If you don’t know where to start, sign up for these newsletters on exercise, eating right and sleep.
Invest in your personal relationships.
“Take care of your social fitness, if you will,” Waldinger said. “If you feel that you need more connection with people, be active in working on that.”
Improving your social fitness can be done in two different ways.
The first is quantity.
“If you feel you don’t have enough people in your life to whom you’re connected,” Waldinger said, “you can take active steps to make more relationships, to bring more people in your life.”
Get involved in activities you enjoy alongside others. “It could be volunteering for a community activity that you enjoy or care about. … It could be joining a club. It could be being involved in a religious community,” he said. “If you go to the same group of people again and again, you’re likely to strike up conversations around the thing that you all care about and that you’re there to do.”
Doing so, he said, is an easy way to introduce new people into your life.
The second way to improve your social fitness is quality.
“What if I have enough people in my life, but I don’t feel connected enough to them; I have let my friendships go,” Waldinger said. “What we find in our study is that people who take small actions, day-to-day, to stay in touch and to connect with people are the people who keep their relationships strong.”
This effort doesn’t necessarily require heavy lifting. It means taking small but consistent actions.
“It means you could just make it a point on your commute to work every day to call somebody or to text or email somebody, just to stay in touch with a friend,” he said. “It means actively reaching out to go take a walk together or have coffee or have a meal together.”
These small but regular actions will keep the relationships you care about more active and more vibrant, he said, “rather than letting them wither away from neglect.”
Another tip, Waldinger said, is to consider the values that are most important to you and express them.
“It might be that what you value the most is authenticity — and so, think about where do I get to express that in my life and are there ways I can do more of that?” he said. “Maybe you value family.”
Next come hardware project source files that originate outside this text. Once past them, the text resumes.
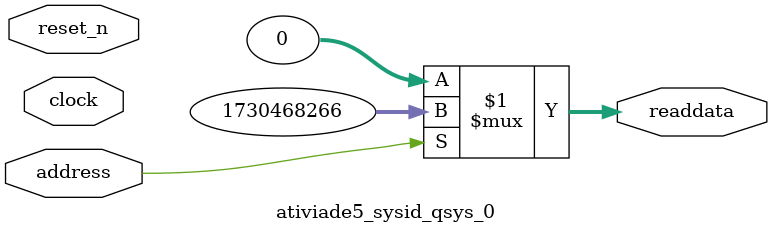
<source format=v>



// synthesis translate_off
`timescale 1ns / 1ps
// synthesis translate_on

// turn off superfluous verilog processor warnings 
// altera message_level Level1 
// altera message_off 10034 10035 10036 10037 10230 10240 10030 

module ativiade5_sysid_qsys_0 (
               // inputs:
                address,
                clock,
                reset_n,

               // outputs:
                readdata
             )
;

  output  [ 31: 0] readdata;
  input            address;
  input            clock;
  input            reset_n;

  wire    [ 31: 0] readdata;
  //control_slave, which is an e_avalon_slave
  assign readdata = address ? 1730468266 : 0;

endmodule



</source>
To home in on self-expression, he said to think about the core values that you couldn’t imagine your life without and then think about where in your life you can express those and how you can do more of that in your life. “Because the people whose activities allow them to express what’s most meaningful to them,” he said, “those are the people who end up being the happiest and feeling the best about their lives.”
Accept and embrace change
People change all the time, and it means relationships are changing, too; you need to learn to accommodate these changes.
“The question is, can we notice how we’re changing (and) how the other person is changing and accept that change and maybe even celebrate and support that change rather than resisting it,” Waldinger said. “Often relationships get into trouble when we try to freeze them in some way or freeze the other person.”
One way to learn to accept such changes, particularly when someone’s annoying or when you’re having trouble in a relationship, Waldinger said, is to bring as much curiosity as you can to the relationship.
“First of all, it helps the other person feel that you’re interested, that you genuinely want to know,” he said. “It also allows you to learn more about why are they thinking the way they are? And that’s particularly important now where we’re so divided from each other.”
We hope these five tips help put you on a path to what you consider to be a good, happy life.
And remember: No life is happy all the time. “Moment to moment happiness changes,” Waldinger said. “We can imagine that ‘I just have to do everything right, and then I’ll be happy all the time’ — and that’s not true for anybody.”